For outputs, you need to use out parameters. And if you need to use associated functions (like T::one(), rather than a method like x.one()), it becomes even more convoluted.

Thankfully, you can hide some of the complexity via inherent impls on the dyn Trait type itself, which are allowed to be generic and monomorphic.

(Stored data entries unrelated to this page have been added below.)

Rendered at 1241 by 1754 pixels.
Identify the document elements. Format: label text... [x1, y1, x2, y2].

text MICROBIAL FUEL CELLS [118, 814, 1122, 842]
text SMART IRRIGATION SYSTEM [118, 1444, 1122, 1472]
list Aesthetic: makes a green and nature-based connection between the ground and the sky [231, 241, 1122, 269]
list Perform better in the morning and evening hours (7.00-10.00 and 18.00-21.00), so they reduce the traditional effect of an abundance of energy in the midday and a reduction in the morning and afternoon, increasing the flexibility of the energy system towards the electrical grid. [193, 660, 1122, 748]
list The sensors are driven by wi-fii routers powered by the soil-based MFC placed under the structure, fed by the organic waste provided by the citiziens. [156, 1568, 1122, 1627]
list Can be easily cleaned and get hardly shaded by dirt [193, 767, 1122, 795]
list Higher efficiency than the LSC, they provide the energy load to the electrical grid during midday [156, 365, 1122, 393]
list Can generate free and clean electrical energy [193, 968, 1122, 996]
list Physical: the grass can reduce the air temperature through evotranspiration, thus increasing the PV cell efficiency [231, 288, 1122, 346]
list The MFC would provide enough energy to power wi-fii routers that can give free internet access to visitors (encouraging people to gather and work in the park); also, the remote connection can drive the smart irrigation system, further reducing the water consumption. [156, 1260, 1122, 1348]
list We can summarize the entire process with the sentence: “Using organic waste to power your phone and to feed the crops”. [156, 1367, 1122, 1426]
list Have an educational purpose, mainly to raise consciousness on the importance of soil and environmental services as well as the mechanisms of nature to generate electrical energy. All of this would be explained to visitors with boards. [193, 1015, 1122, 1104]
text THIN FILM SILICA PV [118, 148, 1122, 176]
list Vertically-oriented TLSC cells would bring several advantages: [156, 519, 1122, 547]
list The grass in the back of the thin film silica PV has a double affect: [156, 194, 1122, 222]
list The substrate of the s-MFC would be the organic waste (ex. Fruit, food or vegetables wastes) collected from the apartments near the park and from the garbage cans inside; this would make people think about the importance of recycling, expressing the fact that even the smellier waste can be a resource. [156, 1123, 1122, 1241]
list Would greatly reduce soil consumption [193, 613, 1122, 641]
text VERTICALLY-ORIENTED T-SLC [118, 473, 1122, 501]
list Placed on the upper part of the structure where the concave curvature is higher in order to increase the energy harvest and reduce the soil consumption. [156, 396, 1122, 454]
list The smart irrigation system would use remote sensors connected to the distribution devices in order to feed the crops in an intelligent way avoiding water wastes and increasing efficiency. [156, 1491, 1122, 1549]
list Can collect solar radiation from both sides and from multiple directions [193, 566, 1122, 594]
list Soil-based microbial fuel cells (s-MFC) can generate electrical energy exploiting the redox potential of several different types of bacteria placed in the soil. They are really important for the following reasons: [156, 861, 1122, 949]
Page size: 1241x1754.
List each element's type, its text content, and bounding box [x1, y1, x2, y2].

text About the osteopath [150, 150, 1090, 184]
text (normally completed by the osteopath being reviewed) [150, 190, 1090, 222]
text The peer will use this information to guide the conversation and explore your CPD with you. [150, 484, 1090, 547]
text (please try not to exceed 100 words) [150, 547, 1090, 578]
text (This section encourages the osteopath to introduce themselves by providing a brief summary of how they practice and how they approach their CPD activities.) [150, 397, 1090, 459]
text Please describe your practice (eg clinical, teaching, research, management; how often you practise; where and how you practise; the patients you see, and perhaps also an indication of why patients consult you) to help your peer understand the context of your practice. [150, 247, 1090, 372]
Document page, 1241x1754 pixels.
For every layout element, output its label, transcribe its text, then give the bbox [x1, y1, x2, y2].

So a final solution (untested) might look something like

trait HasNumber {
    fn dyn_favorite(&self, out: &mut dyn HasNumerFavoriteOut);
}

trait HasNumberFavoriteOut {
    fn one(&mut self);
    fn zero(&mut self);
}

impl<T: Zero + One> HasNumberFavoriteOut for Option<T> {
    fn one(&mut self) { *self = Some(Self::one()) }
    fn zero(&mut self) { *self = Some(Self::zero()) }
}

impl dyn HasNumber {
    fn favorite<T: Zero + One>(&self) -> T {
        let mut place: Option<T> = None;
        self.dyn_favorite(&mut place);
        place.unwrap()
    }
}

And here's another example that does `impl Trait for &dyn Trait, which "works" as well to use the same name for generic and dynamic dispatch.

1 Like

Congratz on nerd sniping me for a bit.

Here's a version using two traits, one for dynamic dispatch, and one for wrapping it in a nice generic interface.

use num::{Zero, One};
use rand::prelude::*;

trait CoinFlip {
    fn flip<T: Zero + One>(&self) -> T;
}

trait DynCoinFlip {
    fn dyn_flip(&self, place: &mut dyn DynCoinFlipPlace);
}

trait DynCoinFlipPlace {
    fn zero(&mut self);
    fn one(&mut self);
}

impl<T: Zero + One> DynCoinFlipPlace for Option<T> {
    fn zero(&mut self) { *self = Some(T::zero()) }
    fn one(&mut self) { *self = Some(T::one()) }
}

impl<S: DynCoinFlip + ?Sized> CoinFlip for S {
    fn flip<T: Zero + One>(&self) -> T {
        let mut place: Option<T> = None;
        self.dyn_flip(&mut place);
        place.unwrap()
    }
}

struct Fair;
impl DynCoinFlip for Fair {
    fn dyn_flip(&self, place: &mut dyn DynCoinFlipPlace) {
        if random() {
            place.zero()
        } else {
            place.one()
        }
    }
}

struct Xkcd;
impl DynCoinFlip for Xkcd {
    fn dyn_flip(&self, place: &mut dyn DynCoinFlipPlace) {
        // Chosen by fair coin flip
        place.one()
    }
}

fn make_strategy() -> &'static (impl CoinFlip + ?Sized) {
    if random() {
        static FAIR: Fair = Fair;
        (&FAIR) as &dyn DynCoinFlip
    } else {
        static XKCD: Xkcd = Xkcd;
        &XKCD as &dyn DynCoinFlip
    }
}

fn main() {
    let strategy = make_strategy();
    dbg!(strategy.flip::<f32>());
    dbg!(strategy.flip::<u32>());
    dbg!(Fair.flip::<f32>());
    dbg!(Xkcd.flip::<u32>());
}
2 Likes

enum-dispatch might be worth a look. It makes it much easier to define and work with enums that contain variants for structs that implement some trait. Assuming that works for you, you can then just have a Vec of that enum instead of using trait objects.

Thanks very much!
I'm going to give enum-dispatch a look.